The easiest way to get your .csv (comma-separated values) text files into Stata is this:

insheet using myfile.csv, comma names

This assumes that your .csv file is well-behaved: names are on the first row, and any commas really are field separators.

This is sometimes not the case. Recently I got a set of .csv files that were likely exported from Microsoft Excel and had four main problems. The first was that the first row was empty except for the first cell, which had some gibberish in it; the variable names were on the second row. Second, some of these names were things like "$100 & UP". Third, some of the files had an empty las variable, as if MS Excel had tacked an extra spreadsheet column onto the .csv file. Finally, all the variables entered Stata as string, because Stata, seeing alphanumeric characters all over the second row, reasonably assumed that there were no numeric variables in this file.

So I wrote a program that would fix these four problems in any set of .csv files that shared any of them, regardless of the actual number of variables, which were string and which were numeric, and what crazy characters were in the original variable names.

It went like this:

capture prog drop fixVarlist
prog def fixVarlist

// get rid of last var if empty
unab oldvars: _all
quietly describe
local varnum=r(k)
local last: word `varnum' of `oldvars'
capture confirm byte var `last'
if _rc==0 {
  count if `last'!=.
  if r(N)==0 {
    drop `last'
    unab oldvars: _all
    quietly describe
    local varnum=r(k)
  }
}
// collect names of vars from first row and fix them as needed
forvalues i=1/`varnum' {
  local oldvar: word `i' of `oldvars'
  // capture value from first row
  local newvar=`oldvar' in 1
  // turn $ signs to USD
  local newvar=regexr("`newvar'","^\\$","USD")
  // clean up blank spaces
  while regexm("`newvar'"," ") {
    local newvar=regexr("`newvar'"," ","")
  }
  // some more cleanup
  // -- these changes apply to only a subset of the vars
  if regexm("`newvar'","&UP") {
    local newvar=regexr("`newvar'","&UP","andUp")
  }
  // -- these apply to all vars
  local newvar=regexr("`newvar'","w/o","Without")
  local newvar=regexr("`newvar'","w/","With")
  // collect clean var names into a list
  local newvars `newvars' `newvar'
}
di "there are `varnum' valid variables in this file"
di "they are: `newvars'"
// now rename vars
drop in 1
local newvarnum: list sizeof newvars
forvalues i=1/`newvarnum' {
  local oldvar: word `i' of `oldvars'
  local newvar: word `i' of `newvars'
  rename `oldvar' `newvar'
}
// now de-string any numeric vars
unab newvars: _all
local newvarnum: list sizeof newvars
quietly count
local check=r(N)
forvalues i=1/`newvarnum' {
  local newvar: word `i' of `newvars'
  gen x=real(`newvar')
  quietly count if x==.
  if r(N)==`check' {
    di "`newvar' is not numeric"
  }
  else {
    destring `newvar', replace force
  }
  drop x
}
end

You need to fix blank spaces inside that while loop because Stata's regexr() command would operate only on the first blank space it found, and leave the rest alone. You check whether there are any blank spaces left to fix with regexm(), which returns 1 if there are, and 0 otherwise.

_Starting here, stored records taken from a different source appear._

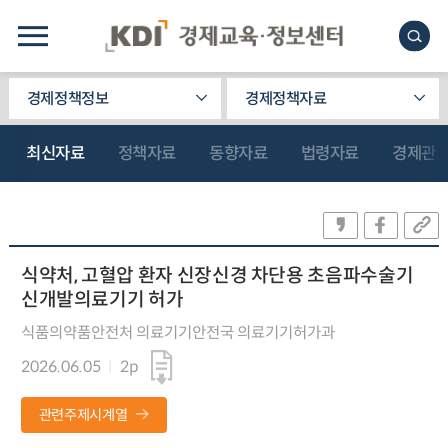
경제정책정보
경제정책자료
최신자료
정책자료
동향자료
법령자료
경제관
식약처, 고혈압 환자 신장신경 차단용 초음파수술기
신개발의료기기 허가
식품의약품안전처 의료기기안전국 의료기기허가과
2026.06.05
2p
관련주제시계열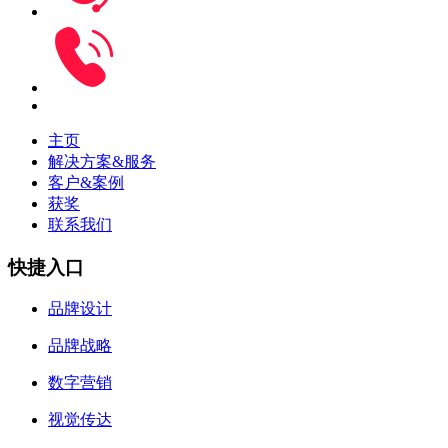
主页
解决方案&服务
客户&案例
获奖
联系我们
快捷入口
品牌设计
品牌战略
数字营销
视觉传达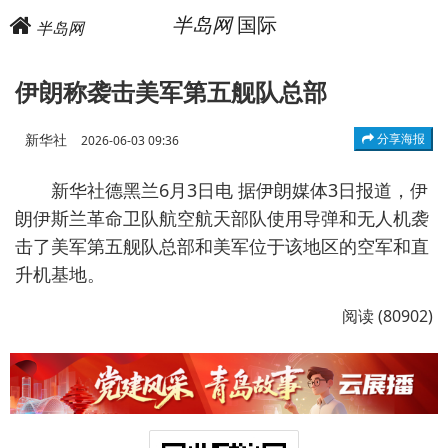
半岛网
国际
半岛网
伊朗称袭击美军第五舰队总部
新华社
分享海报
2026-06-03 09:36
新华社德黑兰6月3日电 据伊朗媒体3日报道，伊
朗伊斯兰革命卫队航空航天部队使用导弹和无人机袭
击了美军第五舰队总部和美军位于该地区的空军和直
升机基地。
阅读 (80902)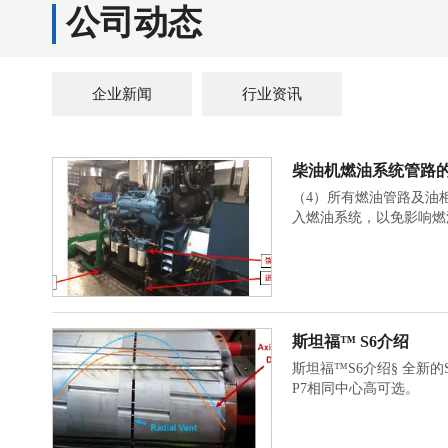
公司动态
企业新闻
行业资讯
柴油机燃油系统管路
（4）所有燃油管路及油
入燃油系统，以免影响燃
斯坦福™ S6介绍
斯坦福™S6介绍§ 全新的S dedicated 产品系列
P7相同中心高可选。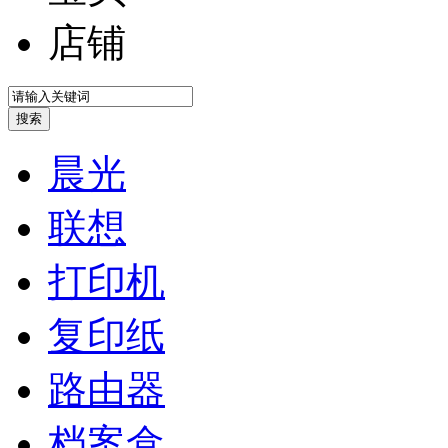
店铺
晨光
联想
打印机
复印纸
路由器
档案盒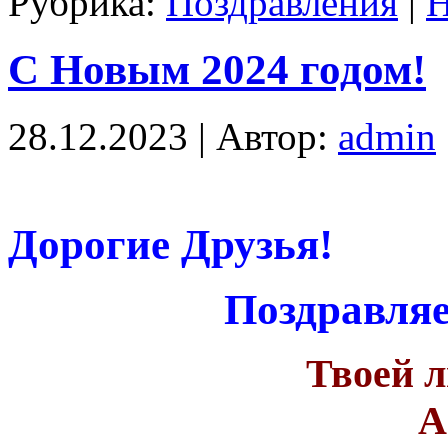
Рубрика:
Поздравления
|
Н
С Новым 2024 годом!
28.12.2023 | Автор:
admin
Дорогие Друзья!
Поздравляе
Твоей л
А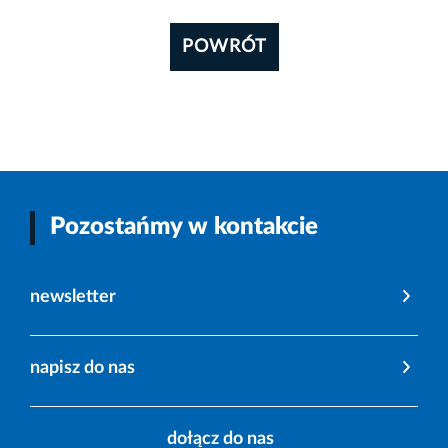
POWRÓT
Pozostańmy w kontakcie
newsletter
napisz do nas
dołącz do nas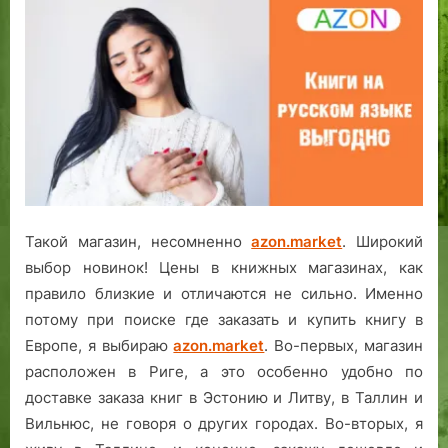
Такой магазин, несомненно
azon.market
. Широкий
выбор новинок! Цены в книжных магазинах, как
правило близкие и отличаются не сильно. Именно
потому при поиске где заказать и купить книгу в
Европе, я выбираю
azon.market
. Во-первых, магазин
расположен в Риге, а это особенно удобно по
доставке заказа книг в Эстонию и Литву, в Таллин и
Вильнюс, не говоря о других городах. Во-вторых, я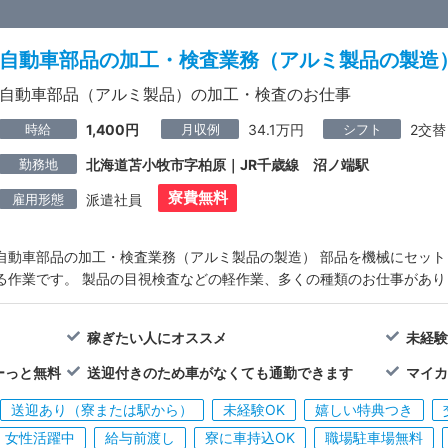
自動車部品の加工・検査業務（アルミ製品の製造
自動車部品（アルミ製品）の加工・検査のお仕事
時給
月収例
シフト
1,400円
34.1万円
2交替
勤務地
北海道苫小牧市字柏原｜JR千歳線 沼ノ端駅
寮費無料
雇用形態
派遣社員
自動車部品の加工・検査業務（アルミ製品の製造） 部品を機械にセッ
る作業です。 製品の目視検査などの軽作業、多くの種類のお仕事があり
稼ぎたい人にオススメ
未経験
ーっと無料
送迎付きのため車がなくても通勤できます
マイカ
送迎あり（寮または駅から）
未経験OK
嬉しい特典つき
女性活躍中
給与前渡し
寮に車持込OK
職場駐車場無料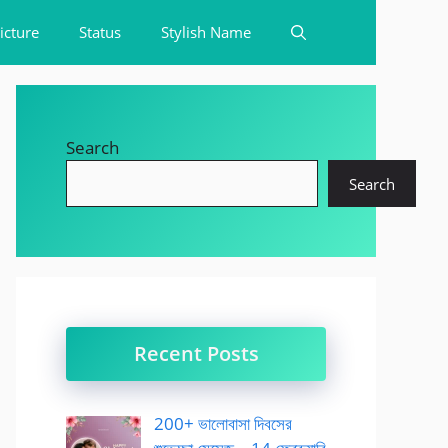
icture
Status
Stylish Name
Search
Search
Recent Posts
200+ ভালোবাসা দিবসের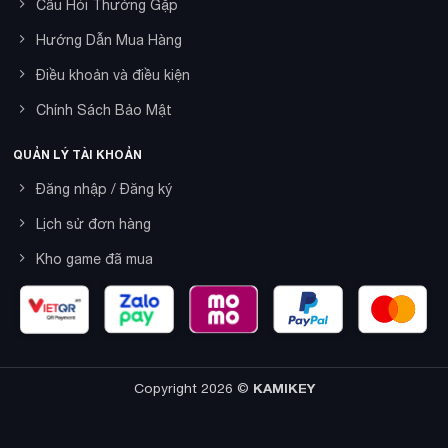
Câu Hỏi Thường Gặp
Hướng Dẫn Mua Hàng
Điều khoản và điều kiện
Chính Sách Bảo Mật
QUẢN LÝ TÀI KHOẢN
Đăng nhập / Đăng ký
Lịch sử đơn hàng
Kho game đã mua
Copyright 2026 ©
KAMIKEY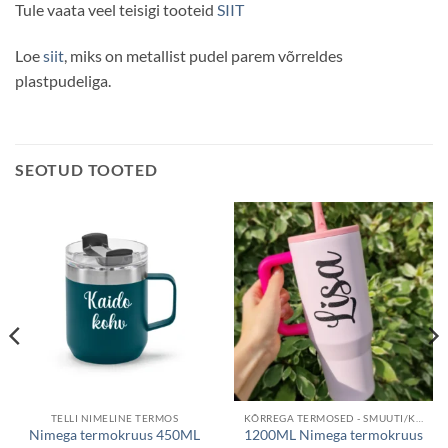
Tule vaata veel teisigi tooteid
SIIT
Loe
siit
, miks on metallist pudel parem võrreldes
plastpudeliga.
SEOTUD TOOTED
TELLI NIMELINE TERMOS
KÕRREGA TERMOSED - SMUUTI/KOKTEIL
Nimega termokruus 450ML
1200ML Nimega termokruus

Also, you need to escape the dollar sign, twice as it turns out, because in regular expressions $ by itself is the end-of-string marker. If you didn't escape it with a backslash (OK, two in this case) then regexr() would tack the string "USD" as a suffix onto all your variable names. Oh, and there's the ^ sign: in regular expressions it's the beginning-of-string character. Essentially, ^\\$ means "look for dollar signs at the beginning of this string".

Other than that, there's nothing exotic about this program. Its nice feature is that it keeps track of how many variables you have (by using the unab command to read in the unabbreviated variable list and by filling recursively the local `newvars', another Stata feature not commonly used) and it does its own counting. Features like these aren't mandatory, but they make your code more reusable.